Leave the pictures out. Return the rest of the listing below exactly.

**** Material for the task ****

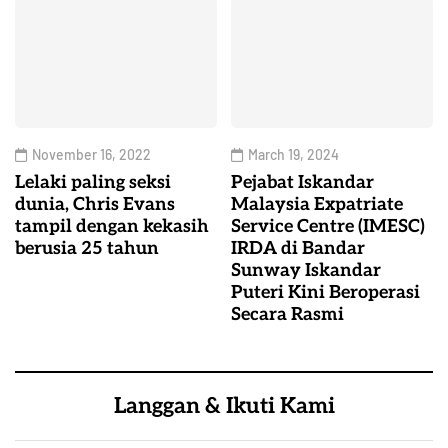
November 16, 2022
March 19, 2024
Lelaki paling seksi
Pejabat Iskandar
dunia, Chris Evans
Malaysia Expatriate
tampil dengan kekasih
Service Centre (IMESC)
berusia 25 tahun
IRDA di Bandar
Sunway Iskandar
Puteri Kini Beroperasi
Secara Rasmi
Langgan & Ikuti Kami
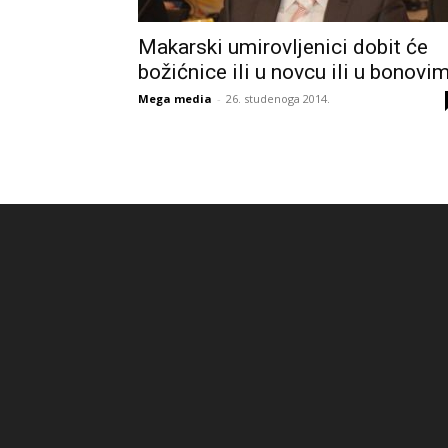
Makarski umirovljenici dobit će
božićnice ili u novcu ili u bonovi
Mega media
-
26. studenoga 2014.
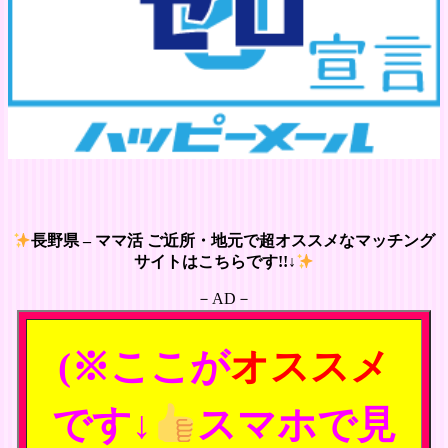
長野県 – ママ活 ご近所・地元で超オススメなマッチング
サイトはこちらです!!↓
－AD－
(※ここが
オススメ
です↓
スマホで見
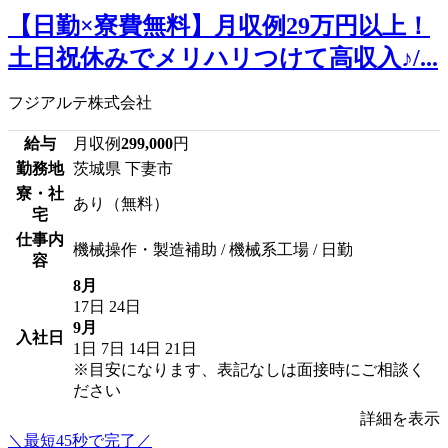
【日勤×寮費無料】月収例29万円以上！
土日祝休みでメリハリつけて高収入♪/...
フジアルテ株式会社
給与
月収例
299,000
円
勤務地
茨城県 下妻市
寮・社
あり（無料）
宅
仕事内
機械操作・製造補助 / 機械系工場 / 日勤
容
8月
17日
24日
9月
入社日
1日
7日
14日
21日
※目安になります、表記なしは面接時にご相談く
ださい
詳細を表示
＼最短45秒で完了／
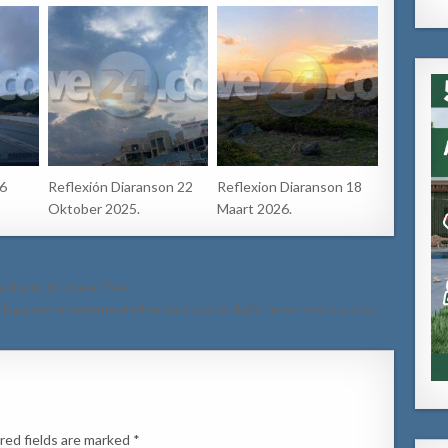
16
Reflexión Diaranson 22
Reflexion Diaranson 18
Oktober 2025.
Maart 2026.
ilanti di Linear Park
a laga dama seriamente herida y causa daño na e construccion →
red fields are marked
*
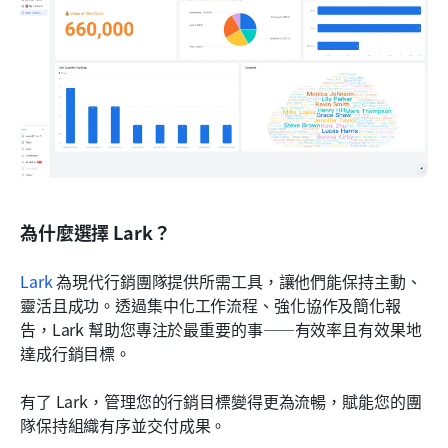
為什麼選擇 Lark？
Lark
 為現代行銷團隊提供所需工具，讓他們能保持主動、
靈活且成功。透過集中化工作流程、強化協作及簡化報
告，Lark 幫助您專注於最重要的事——有效率且有效果地
達成行銷目標。
有了 Lark，管理您的行銷目標變得更為流暢，賦能您的團
隊保持組織有序並交付成果。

****

## Your response
November 16, 2022
March 19, 2024
Lelaki paling seksi
Pejabat Iskandar
dunia, Chris Evans
Malaysia Expatriate
tampil dengan kekasih
Service Centre (IMESC)
berusia 25 tahun
IRDA di Bandar
Sunway Iskandar
Puteri Kini Beroperasi
Secara Rasmi
Langgan & Ikuti Kami
Makarski umirovljenici dobit će
božićnice ili u novcu ili u bonovi
Mega media
-
26. studenoga 2014.
長野県 – ママ活 ご近所・地元で超オススメなマッチング
サイトはこちらです!!↓
－AD－
(※ここが
オススメ
です↓
スマホで見
【日勤×寮費無料】月収例29万円以上！
土日祝休みでメリハリつけて高収入♪/...
フジアルテ株式会社
給与
月収例
299,000
円
勤務地
茨城県 下妻市
寮・社
あり（無料）
宅
仕事内
機械操作・製造補助 / 機械系工場 / 日勤
容
8月
17日
24日
9月
入社日
1日
7日
14日
21日
※目安になります、表記なしは面接時にご相談く
ださい
詳細を表示
＼最短45秒で完了／
16
Reflexión Diaranson 22
Reflexion Diaranson 18
Oktober 2025.
Maart 2026.
ilanti di Linear Park
a laga dama seriamente herida y causa daño na e construccion →
red fields are marked
*
為什麼選擇 Lark？
Lark
 為現代行銷團隊提供所需工具，讓他們能保持主動、
靈活且成功。透過集中化工作流程、強化協作及簡化報
告，Lark 幫助您專注於最重要的事——有效率且有效果地
達成行銷目標。
有了 Lark，管理您的行銷目標變得更為流暢，賦能您的團
隊保持組織有序並交付成果。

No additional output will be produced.